Extractos del libro de Jong Gi Jung «El gran flujo de la historia»

Parte 10

«La tarea es garantizar de manera segura los intereses de la República, que tras el colapso del sistema socialista mundial, a pesar de la adversidad, sigue el camino de los fundadores del marxismo-leninismo.»

El gran flujo de la historia, Jong Gi Jung

«…Cuando Moon Son Gyu entró en la oficina del respetado camarada Kim Jong Il, el Dirigente postergó los documentos que trataba, ofreció que se sentara y, según su costumbre, inmediatamente procedió a la esencia del asunto.

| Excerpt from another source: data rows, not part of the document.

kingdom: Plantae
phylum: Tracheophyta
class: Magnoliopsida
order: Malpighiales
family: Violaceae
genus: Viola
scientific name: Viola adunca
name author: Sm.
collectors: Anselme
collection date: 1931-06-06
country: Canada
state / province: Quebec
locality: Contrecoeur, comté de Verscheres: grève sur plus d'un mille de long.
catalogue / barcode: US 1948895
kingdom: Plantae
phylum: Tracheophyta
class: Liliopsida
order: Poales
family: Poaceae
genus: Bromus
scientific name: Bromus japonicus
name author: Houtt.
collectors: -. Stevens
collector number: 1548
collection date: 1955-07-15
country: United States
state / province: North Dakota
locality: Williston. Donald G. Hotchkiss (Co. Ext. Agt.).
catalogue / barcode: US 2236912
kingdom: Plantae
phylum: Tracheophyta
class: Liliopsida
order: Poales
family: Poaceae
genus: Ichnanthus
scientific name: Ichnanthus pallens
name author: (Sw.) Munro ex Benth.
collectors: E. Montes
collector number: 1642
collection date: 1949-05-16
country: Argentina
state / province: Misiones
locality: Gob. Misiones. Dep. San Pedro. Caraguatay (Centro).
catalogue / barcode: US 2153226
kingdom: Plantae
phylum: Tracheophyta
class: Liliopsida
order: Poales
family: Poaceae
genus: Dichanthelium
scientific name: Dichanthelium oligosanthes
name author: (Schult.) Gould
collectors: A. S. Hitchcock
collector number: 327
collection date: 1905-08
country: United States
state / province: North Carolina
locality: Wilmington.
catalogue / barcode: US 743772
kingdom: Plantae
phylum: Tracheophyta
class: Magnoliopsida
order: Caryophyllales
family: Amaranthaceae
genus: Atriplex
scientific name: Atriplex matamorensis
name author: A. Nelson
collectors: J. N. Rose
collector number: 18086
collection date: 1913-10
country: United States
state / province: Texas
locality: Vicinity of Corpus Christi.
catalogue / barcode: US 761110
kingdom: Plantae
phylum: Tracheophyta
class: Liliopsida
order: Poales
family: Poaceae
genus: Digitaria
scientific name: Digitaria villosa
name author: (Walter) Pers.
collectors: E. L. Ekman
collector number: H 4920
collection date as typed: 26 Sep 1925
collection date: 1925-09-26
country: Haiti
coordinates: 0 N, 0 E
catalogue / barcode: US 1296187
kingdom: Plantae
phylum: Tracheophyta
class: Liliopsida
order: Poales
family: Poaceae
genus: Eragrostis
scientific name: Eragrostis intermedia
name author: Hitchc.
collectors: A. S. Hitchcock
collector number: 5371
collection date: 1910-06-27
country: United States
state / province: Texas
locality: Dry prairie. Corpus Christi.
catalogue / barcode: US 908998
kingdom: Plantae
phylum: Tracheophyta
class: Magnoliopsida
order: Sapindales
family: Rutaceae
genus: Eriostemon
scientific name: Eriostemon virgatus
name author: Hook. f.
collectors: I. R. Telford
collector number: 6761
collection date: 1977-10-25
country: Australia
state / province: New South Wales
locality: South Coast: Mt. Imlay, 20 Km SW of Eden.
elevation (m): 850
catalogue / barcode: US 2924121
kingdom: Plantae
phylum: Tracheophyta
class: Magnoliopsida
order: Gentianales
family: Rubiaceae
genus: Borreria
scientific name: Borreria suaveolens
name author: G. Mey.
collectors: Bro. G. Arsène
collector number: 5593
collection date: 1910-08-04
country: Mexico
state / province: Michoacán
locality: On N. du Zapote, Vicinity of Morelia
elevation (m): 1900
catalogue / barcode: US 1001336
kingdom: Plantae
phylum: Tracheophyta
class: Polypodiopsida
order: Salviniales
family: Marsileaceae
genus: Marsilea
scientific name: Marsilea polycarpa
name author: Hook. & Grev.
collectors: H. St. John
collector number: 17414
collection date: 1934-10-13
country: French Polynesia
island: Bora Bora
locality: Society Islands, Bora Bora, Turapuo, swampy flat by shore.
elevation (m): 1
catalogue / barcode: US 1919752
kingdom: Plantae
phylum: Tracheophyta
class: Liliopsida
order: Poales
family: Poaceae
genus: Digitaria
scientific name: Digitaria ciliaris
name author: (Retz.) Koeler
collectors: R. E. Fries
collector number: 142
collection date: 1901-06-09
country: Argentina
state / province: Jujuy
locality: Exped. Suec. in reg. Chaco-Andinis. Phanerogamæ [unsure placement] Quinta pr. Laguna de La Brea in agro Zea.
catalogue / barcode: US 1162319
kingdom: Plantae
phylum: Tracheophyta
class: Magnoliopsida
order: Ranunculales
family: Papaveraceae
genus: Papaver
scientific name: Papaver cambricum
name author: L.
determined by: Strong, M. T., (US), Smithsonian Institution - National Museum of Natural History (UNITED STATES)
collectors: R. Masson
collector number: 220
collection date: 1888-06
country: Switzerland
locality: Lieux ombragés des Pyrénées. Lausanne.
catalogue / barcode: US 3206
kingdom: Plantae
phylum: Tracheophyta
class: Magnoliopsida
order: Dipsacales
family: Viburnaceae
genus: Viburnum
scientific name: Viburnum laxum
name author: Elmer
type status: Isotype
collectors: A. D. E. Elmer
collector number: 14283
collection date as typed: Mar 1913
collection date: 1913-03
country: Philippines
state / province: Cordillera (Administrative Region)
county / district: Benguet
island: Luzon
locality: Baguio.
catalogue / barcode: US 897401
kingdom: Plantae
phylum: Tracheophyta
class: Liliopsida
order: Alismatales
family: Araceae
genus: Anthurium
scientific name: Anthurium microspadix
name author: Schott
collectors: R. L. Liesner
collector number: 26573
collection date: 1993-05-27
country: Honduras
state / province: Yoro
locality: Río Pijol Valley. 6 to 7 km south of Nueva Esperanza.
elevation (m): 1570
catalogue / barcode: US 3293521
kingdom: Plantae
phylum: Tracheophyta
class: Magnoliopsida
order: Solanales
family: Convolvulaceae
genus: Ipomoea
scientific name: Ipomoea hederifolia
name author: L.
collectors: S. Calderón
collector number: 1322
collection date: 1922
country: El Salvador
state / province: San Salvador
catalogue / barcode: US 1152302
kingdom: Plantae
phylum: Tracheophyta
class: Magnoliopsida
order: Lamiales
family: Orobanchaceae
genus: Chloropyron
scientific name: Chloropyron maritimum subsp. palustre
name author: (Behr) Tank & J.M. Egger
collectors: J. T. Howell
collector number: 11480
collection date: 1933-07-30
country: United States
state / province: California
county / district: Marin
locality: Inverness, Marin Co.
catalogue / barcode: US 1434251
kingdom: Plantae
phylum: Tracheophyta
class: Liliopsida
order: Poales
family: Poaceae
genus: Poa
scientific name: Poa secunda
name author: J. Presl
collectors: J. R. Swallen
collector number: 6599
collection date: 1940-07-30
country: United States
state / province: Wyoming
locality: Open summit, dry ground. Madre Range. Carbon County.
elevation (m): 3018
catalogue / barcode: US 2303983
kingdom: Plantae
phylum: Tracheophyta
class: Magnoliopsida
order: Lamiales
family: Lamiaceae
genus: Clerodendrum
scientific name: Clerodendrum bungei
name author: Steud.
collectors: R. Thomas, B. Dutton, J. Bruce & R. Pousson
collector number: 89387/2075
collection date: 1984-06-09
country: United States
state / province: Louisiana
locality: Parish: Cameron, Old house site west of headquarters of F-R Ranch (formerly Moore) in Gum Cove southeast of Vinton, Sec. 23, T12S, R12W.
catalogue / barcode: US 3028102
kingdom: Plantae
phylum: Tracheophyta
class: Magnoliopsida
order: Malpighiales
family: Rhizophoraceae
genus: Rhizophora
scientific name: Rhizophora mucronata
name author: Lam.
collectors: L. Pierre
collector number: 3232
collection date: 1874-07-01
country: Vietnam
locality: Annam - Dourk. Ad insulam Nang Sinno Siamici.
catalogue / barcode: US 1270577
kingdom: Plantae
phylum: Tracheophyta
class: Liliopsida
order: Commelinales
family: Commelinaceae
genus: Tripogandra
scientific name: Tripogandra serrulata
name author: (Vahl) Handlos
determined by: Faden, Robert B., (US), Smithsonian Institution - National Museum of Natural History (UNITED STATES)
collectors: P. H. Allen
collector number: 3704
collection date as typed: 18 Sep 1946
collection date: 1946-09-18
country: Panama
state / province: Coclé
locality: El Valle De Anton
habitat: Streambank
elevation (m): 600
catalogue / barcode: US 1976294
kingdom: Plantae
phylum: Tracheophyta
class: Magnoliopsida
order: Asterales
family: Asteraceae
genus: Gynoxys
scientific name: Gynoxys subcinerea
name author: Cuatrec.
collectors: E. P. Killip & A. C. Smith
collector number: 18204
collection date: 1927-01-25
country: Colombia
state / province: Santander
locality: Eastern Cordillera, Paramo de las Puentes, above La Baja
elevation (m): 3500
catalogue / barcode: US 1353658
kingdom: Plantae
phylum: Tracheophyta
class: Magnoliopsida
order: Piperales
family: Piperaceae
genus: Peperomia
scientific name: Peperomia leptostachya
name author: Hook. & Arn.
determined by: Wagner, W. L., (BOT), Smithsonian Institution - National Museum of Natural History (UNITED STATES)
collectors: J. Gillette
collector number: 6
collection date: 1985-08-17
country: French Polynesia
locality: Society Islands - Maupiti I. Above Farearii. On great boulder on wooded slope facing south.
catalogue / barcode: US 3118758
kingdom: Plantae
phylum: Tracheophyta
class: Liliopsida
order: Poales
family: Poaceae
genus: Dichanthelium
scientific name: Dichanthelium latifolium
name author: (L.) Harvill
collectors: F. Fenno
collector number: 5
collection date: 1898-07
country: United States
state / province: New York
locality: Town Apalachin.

– Camarada vice primer ministro, el Ministerio de Relaciones Exteriores ahora tendrá que trabajar más duro. En el momento oportuno, será necesario publicar en nuestros medios el informe analítico que se me presentó hace unos días y llevar su contenido a la comunidad mundial y las organizaciones internacionales. Antes de eso, debe prepararse una declaración del Gobierno de la República sobre nuestra decisión de retirarnos del Tratado sobre la no proliferación, el discurso de un representante oficial, una conferencia de prensa, así como las notas para países extranjeros y organizaciones internacionales.

– ¡Sí, todo está claro, mi General! – Moon Song Gyu se quedó sin aliento.

Kim Jong Il lo miró con una pregunta. Moon Sung Gyu se apresuró a explicar su emoción:

– ¡Mi General! De hecho, cada vez que se intensifica la resistencia nuclear, advertimos que daríamos resistencia firme, tomar medidas radicales de autodefensa, pero no podría haber adivinado que tú, General, darías tal paso. Qué audacia!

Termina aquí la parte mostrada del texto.